▸ **REQUIRED WORK**: Skip the pictures, please, and write out exactly every line from the one containing "西南四省一市：云南、贵州、四川、西藏、重庆" through the end of the listing below.
SOURCE RECORDS Block Start
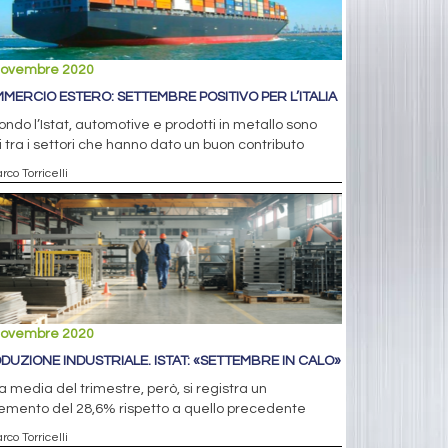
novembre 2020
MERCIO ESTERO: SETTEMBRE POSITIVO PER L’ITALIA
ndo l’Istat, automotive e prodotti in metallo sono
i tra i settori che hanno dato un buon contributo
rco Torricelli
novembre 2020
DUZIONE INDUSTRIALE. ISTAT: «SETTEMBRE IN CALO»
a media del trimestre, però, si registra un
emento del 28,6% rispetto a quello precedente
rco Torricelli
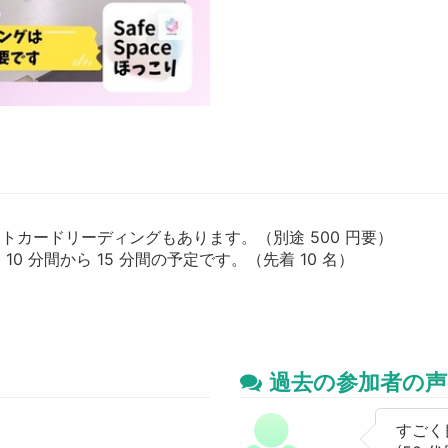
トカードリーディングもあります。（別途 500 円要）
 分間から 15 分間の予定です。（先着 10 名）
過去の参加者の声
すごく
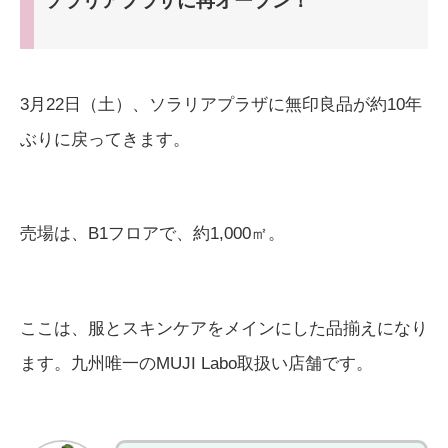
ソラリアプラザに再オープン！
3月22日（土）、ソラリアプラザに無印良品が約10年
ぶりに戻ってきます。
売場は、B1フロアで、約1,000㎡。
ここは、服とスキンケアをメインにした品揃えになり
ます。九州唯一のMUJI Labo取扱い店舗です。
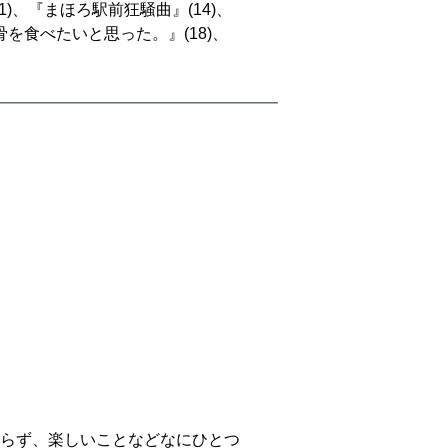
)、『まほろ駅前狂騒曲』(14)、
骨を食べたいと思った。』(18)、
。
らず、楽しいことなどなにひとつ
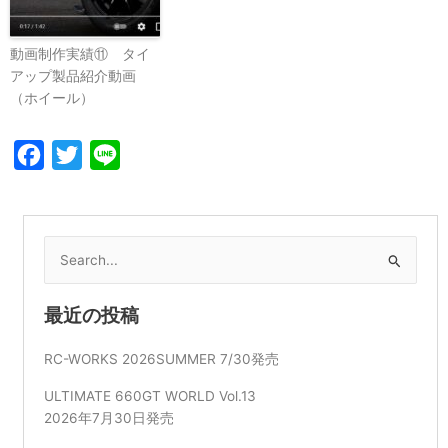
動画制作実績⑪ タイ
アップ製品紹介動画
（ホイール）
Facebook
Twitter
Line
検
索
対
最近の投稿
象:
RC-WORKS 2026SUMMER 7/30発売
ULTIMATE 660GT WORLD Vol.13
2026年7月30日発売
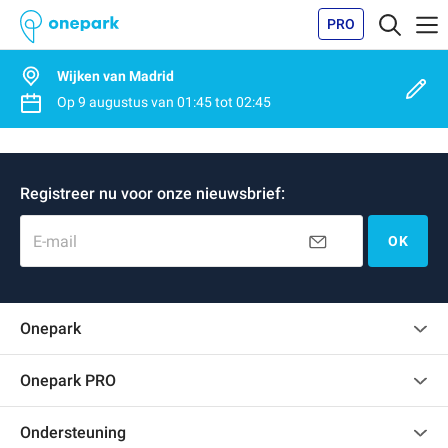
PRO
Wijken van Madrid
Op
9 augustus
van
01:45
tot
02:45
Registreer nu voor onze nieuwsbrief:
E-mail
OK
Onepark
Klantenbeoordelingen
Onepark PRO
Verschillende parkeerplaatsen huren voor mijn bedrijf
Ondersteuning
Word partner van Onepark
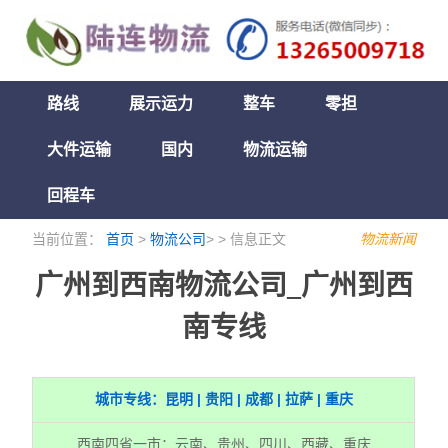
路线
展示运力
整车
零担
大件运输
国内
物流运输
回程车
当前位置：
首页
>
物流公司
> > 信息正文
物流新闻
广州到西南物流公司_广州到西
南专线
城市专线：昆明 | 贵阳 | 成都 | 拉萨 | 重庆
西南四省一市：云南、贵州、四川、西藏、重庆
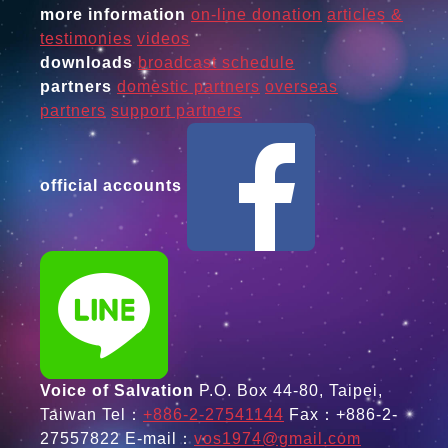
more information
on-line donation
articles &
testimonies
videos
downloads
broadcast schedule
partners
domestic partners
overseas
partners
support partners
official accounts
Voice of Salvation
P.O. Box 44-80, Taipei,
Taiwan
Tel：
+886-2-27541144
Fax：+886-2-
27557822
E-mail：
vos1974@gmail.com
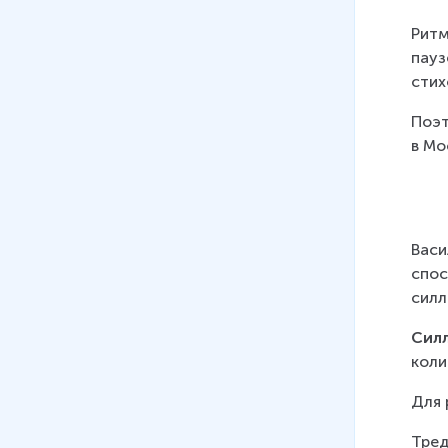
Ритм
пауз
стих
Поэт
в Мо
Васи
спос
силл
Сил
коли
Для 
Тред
SOURCE RECORDS Block End
▸ **OUTPUT BELOW**:
西南四省一市：云南、贵州、四川、西藏、重庆
more information
on-line donation
articles &
testimonies
videos
downloads
broadcast schedule
partners
domestic partners
overseas
partners
support partners
official accounts
Voice of Salvation
P.O. Box 44-80, Taipei,
Taiwan
Tel：
+886-2-27541144
Fax：+886-2-
27557822
E-mail：
vos1974@gmail.com
Ритм
пауз
стих
Поэт
в Мо
Васи
спос
силл
Сил
коли
Для 
Тред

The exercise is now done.